За годы службы за границей я редко встречал отказ от такого предложения. Польский дворник не стал исключением. В первый же вечер он напитал меня словами, которых не встретишь ни в одном польско-русском словаре. Это был настоящий язык варшавских подворотен. Расстались мы с Тадеушем за полночь, мне пришлось спускать его на первый этаж, чтобы помочь ему попасть ключом в дверь его квартиры.

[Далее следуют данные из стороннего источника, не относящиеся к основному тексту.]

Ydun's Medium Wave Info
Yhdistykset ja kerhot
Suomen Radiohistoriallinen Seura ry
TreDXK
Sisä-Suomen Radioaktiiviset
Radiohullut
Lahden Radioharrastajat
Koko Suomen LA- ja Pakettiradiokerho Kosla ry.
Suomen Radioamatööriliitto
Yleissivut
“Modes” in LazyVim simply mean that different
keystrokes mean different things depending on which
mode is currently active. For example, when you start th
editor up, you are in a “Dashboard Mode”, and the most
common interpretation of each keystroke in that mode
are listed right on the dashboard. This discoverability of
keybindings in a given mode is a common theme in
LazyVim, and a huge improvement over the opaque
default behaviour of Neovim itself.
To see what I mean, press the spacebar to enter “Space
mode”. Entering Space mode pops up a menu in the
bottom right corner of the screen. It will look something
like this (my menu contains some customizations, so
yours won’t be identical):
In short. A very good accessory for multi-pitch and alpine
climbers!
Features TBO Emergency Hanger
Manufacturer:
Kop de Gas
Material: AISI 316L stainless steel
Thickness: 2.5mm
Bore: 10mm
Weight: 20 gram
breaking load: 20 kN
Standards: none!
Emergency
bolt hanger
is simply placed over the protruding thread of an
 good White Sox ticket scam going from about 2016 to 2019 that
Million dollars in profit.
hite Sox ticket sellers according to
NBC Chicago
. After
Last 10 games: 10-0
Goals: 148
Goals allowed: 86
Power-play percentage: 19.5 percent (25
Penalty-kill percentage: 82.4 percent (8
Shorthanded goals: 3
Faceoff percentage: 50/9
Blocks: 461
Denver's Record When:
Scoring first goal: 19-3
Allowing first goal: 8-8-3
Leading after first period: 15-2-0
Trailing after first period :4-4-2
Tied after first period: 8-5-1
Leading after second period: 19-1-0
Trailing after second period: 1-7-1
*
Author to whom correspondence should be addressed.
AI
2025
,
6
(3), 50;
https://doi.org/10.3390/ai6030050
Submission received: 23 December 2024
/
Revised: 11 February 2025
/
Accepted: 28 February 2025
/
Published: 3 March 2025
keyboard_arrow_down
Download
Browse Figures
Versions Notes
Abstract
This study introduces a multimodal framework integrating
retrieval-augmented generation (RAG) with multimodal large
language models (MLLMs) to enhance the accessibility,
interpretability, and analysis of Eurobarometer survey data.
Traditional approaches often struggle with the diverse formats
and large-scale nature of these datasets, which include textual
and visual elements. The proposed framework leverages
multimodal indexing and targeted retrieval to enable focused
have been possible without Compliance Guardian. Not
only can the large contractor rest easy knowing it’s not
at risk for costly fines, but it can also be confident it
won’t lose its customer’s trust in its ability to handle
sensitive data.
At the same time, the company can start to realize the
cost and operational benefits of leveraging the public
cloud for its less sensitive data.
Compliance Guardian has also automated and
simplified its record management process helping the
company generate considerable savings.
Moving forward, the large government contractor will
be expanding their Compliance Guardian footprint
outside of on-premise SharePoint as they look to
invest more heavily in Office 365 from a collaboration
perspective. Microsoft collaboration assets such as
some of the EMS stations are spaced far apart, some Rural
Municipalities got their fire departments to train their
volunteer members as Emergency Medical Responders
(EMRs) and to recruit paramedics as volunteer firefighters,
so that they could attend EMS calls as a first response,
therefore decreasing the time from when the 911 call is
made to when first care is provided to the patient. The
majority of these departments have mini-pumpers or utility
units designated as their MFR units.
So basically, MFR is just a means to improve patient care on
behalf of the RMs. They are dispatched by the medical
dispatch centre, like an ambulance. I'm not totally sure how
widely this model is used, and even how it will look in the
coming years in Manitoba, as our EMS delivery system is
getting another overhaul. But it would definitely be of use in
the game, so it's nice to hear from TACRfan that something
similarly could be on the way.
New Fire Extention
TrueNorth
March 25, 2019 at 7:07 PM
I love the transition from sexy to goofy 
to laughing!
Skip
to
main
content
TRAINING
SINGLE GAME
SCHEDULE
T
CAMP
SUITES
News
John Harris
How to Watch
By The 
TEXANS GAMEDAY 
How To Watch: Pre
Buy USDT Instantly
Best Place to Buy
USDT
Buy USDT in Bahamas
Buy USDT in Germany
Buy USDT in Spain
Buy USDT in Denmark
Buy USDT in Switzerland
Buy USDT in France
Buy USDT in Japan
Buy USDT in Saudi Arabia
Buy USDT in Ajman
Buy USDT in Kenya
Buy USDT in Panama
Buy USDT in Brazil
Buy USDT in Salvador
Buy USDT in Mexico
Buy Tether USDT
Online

На следующий вечер мы встретились уже как старые друзья. На столе стояла очередная бутылка водки, к ней добавилась хорошая закуска. Но было еще то, о чем не догадывался польский дворник. В кармане у меня работал маленький диктофон. На этот раз ход беседы направлял уже я по заранее разработанной теме. Тадеуш оказался настоящей находкой. Выяснилось, что у него к сорока годам сложилась богатая биография. Он был и недоучившимся студентом, и моряком, побывал в нескольких европейских странах и даже добрался до Америки. С ним, действительно, интересно было общаться, не только потому, что он иногда употреблял совершенно необычные польские фразеологизмы. Иногда он удивлял своими зрелыми философскими рассуждениями, читал стихи, а, хорошо выпив, звучным и довольно красивым голосом исполнял польские частушки. Так я познавал еще и польский юмор.
Месяц пролетел незаметно. О количестве наших встреч свидетельствовали бутылки, скапливавшиеся в комнате под столом. Сам я, впрочем, пил мало, помня, что на следующий день предстояла напряженная работа. На вопросы сотрудников, как продвигаются мои польские уроки, отвечал неохотно. О своем знакомстве с польским дворником никому не рассказывал, понимая, что и эту связь могут мне оборвать.
А затем произошло то, что позволило мне встать в один ряд с моими товарищами по службе. В посольском кинозале по пятницам для дипломатов прокручивали новые польские фильмы. Уж не помню, какой это был фильм, но военный атташе пригласил меня на просмотр. Сам он сел рядом и время от времени пытал, о чем идет речь. Какого же было его удивление, а затем и удовлетворение, когда я перевел ему польское слово «мордовня», как забегаловку самого низкого пошиба. А другое слово, прозвучавшее из уст польского алкоголика «Першинг», когда он отхлебывал вино из огромной длинной бутылки, перевел, как «Фугас».
- Надо же, откуда ты таких польских слов набрался, - удивлялся потом генерал.
Про польского дворника, ставшего моим учителем, рассказывать я не стал. Побоялся, что опять отругают.